27 septembre 2021

Il n’y a officiellement plus de grippe aviaire en France

Le ministère de l’Agriculture a annoncé ce vendredi que la France était officiellement affranchie de la grippe aviaire. L’épizootie qui avait débuté en novembre 2020 en France a entraîné l’abattage de 3,5 millions de volailles, principalement dans le Sud-Ouest. Lire l’article original

La France est officiellement affranchie de la grippe aviaire qui a touché quinze départements, principalement dans le Sud-Ouest, a annoncé vendredi le ministère de l’Agriculture. Conformément aux normes internationales de l’Organisation mondiale de la santé animale (OIE), la France est depuis ce vendredi “de nouveau indemne d’influenza aviaire hautement pathogène”. 

Cette annonce marque la fin de l’épizootie qui a débuté en novembre 2020 en France. Depuis, quelques 492 foyers de grippe aviaire “hautement pathogène H5N8” ont été recensés dans les élevages de volailles de 15 départements. La plus grande partie d’entre eux, 95%, étaient concentrés dans trois départements du Sud-Ouest, les Landes, le Gers et les Pyrénées-Atlantique.

Vigilance dans les mois à venir

Le ministère a salué ce vendredi la “mobilisation et l’engagement de l’ensemble des acteurs de la filière” rappelant que 3,5 millions de volailles, essentiellement des canards,  ont été abattus depuis le mois de novembre. La fin officielle de l’épizootie va notamment permettre la reprise des exportations. 

Le ministère appelle toutefois à une vigilance dans les mois et semaines à venir. Le virus H5N8, présent parmi les oiseaux migrateurs, s’est répandu comme une traînée de poudre dans les exploitations en fin d’année dernière. Il y avait trop de canards dehors, et trop de canards tout court, estimaient les autorités sanitaires dans leur premier “retour d’expérience” publié fin mai.

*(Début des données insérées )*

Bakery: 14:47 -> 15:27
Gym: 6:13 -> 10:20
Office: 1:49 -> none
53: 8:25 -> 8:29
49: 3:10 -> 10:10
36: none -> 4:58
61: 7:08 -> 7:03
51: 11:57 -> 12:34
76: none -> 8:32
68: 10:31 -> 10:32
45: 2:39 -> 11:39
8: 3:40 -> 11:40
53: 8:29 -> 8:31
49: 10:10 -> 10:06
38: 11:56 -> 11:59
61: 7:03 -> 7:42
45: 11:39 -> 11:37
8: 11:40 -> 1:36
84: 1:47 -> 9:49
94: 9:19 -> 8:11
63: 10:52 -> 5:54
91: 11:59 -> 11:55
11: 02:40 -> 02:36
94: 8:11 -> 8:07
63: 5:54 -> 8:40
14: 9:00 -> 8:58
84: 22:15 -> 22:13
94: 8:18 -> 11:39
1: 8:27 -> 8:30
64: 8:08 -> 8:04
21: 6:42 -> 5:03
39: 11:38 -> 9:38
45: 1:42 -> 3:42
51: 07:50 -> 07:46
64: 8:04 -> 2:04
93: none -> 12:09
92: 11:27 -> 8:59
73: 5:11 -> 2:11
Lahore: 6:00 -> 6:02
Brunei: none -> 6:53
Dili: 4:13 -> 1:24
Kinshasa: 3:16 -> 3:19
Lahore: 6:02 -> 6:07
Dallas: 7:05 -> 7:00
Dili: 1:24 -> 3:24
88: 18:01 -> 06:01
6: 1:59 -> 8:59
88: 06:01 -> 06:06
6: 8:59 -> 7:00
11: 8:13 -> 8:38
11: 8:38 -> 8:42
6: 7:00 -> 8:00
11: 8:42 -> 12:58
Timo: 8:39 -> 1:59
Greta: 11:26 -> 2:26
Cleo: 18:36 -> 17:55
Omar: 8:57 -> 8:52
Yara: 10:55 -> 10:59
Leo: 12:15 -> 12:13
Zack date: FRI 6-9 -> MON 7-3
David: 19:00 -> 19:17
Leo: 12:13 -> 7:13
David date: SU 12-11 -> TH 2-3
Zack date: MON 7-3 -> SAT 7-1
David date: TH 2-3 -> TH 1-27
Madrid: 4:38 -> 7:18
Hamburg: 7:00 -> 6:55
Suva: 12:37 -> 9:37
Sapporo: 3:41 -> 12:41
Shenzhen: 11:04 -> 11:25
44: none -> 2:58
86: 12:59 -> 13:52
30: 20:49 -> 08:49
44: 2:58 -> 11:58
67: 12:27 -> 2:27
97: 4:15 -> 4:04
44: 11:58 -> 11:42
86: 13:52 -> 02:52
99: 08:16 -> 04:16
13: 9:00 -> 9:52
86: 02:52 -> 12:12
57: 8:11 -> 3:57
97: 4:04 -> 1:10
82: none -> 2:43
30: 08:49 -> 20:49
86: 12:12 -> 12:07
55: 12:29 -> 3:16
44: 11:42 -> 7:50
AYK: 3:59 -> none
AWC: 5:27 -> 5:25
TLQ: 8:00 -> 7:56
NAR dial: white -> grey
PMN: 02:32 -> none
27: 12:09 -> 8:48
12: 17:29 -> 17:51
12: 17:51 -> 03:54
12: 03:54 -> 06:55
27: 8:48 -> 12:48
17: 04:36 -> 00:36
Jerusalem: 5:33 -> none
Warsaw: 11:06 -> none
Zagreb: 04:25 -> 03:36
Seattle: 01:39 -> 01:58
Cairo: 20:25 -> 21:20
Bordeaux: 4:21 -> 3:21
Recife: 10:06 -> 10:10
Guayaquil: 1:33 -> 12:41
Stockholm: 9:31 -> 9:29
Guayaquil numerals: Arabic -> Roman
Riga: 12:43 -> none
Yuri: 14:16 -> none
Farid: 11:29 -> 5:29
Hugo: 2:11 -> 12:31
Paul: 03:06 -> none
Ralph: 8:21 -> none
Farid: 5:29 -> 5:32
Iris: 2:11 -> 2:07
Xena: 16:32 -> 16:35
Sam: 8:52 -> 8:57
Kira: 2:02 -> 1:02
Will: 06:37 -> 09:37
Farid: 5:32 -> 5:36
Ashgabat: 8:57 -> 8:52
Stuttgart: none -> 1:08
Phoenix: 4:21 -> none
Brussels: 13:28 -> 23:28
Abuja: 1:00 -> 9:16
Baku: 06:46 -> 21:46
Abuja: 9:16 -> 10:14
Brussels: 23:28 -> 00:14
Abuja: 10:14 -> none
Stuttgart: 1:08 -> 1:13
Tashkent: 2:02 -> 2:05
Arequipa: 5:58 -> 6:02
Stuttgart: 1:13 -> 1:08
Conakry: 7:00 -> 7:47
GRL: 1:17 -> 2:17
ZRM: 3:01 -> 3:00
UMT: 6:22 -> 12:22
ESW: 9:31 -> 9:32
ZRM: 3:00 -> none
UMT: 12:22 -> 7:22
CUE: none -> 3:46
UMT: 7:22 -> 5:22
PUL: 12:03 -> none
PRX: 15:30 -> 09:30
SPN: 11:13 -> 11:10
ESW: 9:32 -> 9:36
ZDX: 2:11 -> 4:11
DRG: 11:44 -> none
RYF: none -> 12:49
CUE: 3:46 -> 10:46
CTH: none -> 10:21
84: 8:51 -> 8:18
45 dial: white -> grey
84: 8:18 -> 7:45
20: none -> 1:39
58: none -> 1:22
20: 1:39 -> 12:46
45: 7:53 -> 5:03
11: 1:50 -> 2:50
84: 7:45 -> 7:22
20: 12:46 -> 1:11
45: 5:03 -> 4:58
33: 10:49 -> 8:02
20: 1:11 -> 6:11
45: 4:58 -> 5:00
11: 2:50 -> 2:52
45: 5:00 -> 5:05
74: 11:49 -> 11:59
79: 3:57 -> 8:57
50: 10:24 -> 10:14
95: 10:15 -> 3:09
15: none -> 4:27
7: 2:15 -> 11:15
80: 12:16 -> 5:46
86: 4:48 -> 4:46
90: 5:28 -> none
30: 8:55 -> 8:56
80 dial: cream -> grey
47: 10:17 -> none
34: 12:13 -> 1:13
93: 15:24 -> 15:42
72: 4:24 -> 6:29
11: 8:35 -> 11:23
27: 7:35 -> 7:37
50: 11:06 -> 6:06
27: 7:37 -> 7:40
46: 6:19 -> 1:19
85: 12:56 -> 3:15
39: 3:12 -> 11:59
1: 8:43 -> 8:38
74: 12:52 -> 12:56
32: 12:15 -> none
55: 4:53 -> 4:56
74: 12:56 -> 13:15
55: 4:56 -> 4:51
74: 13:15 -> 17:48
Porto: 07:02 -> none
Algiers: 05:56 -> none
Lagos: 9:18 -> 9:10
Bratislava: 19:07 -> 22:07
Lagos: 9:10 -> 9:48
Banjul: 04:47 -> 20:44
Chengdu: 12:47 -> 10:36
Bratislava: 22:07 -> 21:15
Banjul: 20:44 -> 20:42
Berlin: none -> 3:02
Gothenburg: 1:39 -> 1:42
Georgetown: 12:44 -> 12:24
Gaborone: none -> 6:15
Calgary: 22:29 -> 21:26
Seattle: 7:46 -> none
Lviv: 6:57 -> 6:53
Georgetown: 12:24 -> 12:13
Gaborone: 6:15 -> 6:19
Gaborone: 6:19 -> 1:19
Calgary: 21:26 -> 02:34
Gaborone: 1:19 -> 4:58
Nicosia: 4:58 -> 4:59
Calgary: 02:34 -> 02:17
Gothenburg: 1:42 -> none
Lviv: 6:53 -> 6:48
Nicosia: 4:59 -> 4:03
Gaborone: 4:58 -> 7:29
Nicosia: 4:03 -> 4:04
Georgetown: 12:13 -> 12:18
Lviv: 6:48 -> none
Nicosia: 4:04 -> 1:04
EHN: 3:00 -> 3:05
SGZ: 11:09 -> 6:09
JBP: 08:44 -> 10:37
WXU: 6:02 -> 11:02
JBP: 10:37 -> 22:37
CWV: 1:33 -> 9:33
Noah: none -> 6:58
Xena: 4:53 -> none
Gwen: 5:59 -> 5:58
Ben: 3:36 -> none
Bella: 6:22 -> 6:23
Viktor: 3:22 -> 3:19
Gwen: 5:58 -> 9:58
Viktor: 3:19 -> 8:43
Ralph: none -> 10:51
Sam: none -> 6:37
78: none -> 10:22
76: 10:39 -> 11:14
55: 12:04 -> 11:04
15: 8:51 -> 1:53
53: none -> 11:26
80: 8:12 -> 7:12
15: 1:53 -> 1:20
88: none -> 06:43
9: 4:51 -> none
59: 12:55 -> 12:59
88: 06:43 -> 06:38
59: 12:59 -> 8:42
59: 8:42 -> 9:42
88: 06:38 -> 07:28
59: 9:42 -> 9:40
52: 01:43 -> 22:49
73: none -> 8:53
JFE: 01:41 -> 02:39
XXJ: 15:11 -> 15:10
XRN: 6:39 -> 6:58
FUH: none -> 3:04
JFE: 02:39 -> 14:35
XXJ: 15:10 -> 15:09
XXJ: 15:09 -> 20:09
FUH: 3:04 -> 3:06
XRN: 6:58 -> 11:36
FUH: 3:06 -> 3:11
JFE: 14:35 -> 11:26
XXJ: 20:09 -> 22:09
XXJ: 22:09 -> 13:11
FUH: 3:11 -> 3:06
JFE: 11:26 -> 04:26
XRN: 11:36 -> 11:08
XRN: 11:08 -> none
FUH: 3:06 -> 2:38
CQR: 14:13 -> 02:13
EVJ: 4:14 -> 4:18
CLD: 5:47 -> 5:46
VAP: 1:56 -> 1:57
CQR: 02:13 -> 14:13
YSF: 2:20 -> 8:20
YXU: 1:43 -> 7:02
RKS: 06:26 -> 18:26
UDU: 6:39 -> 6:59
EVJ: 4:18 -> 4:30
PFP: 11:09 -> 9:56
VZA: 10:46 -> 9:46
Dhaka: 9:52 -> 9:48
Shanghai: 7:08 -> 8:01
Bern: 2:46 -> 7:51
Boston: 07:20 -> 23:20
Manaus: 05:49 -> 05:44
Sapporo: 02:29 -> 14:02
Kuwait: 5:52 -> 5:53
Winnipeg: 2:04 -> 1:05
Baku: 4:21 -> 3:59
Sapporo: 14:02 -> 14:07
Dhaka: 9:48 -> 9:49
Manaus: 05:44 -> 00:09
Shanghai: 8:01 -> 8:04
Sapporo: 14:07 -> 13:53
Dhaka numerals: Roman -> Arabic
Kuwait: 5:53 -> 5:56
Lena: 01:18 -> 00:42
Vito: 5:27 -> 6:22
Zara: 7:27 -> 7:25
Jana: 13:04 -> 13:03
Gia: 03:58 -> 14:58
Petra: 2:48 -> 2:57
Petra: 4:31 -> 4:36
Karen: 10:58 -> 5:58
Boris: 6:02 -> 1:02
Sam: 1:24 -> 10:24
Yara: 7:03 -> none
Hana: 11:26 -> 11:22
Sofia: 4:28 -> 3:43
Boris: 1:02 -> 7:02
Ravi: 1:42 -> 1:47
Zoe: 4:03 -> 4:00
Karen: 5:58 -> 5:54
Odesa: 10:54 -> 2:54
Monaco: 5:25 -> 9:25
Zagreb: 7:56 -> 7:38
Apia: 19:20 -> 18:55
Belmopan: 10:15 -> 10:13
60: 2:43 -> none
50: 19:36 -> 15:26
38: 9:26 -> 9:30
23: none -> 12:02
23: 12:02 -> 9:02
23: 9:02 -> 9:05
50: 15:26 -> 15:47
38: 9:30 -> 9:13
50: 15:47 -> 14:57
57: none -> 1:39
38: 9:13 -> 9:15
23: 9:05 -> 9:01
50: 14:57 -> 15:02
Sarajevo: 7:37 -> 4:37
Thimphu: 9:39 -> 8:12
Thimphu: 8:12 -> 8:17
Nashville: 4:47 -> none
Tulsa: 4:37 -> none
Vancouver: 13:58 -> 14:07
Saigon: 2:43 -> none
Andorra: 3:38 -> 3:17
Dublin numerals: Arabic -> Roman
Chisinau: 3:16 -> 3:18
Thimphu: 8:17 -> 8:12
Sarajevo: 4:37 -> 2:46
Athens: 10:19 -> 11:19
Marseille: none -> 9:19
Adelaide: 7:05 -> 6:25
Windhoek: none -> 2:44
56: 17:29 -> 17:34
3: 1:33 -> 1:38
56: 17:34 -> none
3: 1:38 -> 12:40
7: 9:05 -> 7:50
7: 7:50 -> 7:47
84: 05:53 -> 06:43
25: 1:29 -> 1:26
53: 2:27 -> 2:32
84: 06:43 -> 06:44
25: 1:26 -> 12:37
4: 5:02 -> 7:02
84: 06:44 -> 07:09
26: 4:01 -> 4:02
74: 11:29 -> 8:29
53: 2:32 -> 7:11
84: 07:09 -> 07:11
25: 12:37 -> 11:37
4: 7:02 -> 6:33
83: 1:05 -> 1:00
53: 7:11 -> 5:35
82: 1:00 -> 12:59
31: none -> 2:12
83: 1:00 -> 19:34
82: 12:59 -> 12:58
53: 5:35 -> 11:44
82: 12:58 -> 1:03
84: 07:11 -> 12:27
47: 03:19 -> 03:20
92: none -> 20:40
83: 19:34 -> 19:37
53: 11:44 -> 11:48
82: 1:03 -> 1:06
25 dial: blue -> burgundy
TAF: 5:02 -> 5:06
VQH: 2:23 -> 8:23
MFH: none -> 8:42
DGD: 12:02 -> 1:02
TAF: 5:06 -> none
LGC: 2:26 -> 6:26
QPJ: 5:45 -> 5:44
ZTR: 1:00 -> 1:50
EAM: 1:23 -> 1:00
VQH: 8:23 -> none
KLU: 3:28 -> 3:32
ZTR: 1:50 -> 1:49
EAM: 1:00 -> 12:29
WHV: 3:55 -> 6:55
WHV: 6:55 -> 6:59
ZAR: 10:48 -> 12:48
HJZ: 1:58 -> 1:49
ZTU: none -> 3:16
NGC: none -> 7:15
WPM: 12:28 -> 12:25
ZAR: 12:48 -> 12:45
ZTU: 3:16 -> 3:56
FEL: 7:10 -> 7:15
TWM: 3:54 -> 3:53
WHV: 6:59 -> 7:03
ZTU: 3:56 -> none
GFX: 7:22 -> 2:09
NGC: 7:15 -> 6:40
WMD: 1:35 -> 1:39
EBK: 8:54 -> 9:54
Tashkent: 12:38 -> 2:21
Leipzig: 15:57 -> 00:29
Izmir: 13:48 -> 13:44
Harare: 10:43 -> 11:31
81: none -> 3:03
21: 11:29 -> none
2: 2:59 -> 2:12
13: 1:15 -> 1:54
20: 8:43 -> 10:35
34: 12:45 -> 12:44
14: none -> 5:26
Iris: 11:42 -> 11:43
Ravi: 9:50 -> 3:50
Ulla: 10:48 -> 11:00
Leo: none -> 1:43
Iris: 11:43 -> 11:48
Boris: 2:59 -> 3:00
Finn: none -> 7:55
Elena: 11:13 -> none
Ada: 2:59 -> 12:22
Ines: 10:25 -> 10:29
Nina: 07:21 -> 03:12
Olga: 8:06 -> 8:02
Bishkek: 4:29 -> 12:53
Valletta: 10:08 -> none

Une feuille de route pour éviter une nouvelle flambée de cas

Le gouvernement avait alors présenté une “feuille de route”  pour éviter la répétition d’une crise de grippe aviaire de grande ampleur. Ce nouveau plan supprime la dérogation permettant aux exploitants de moins de 3.200 palmipèdes de laisser les canards dehors en cas de crise et instaure des “zones à risque de diffusion” ainsi que la télédéclaration des données sur les élevages et les mouvements d’animaux.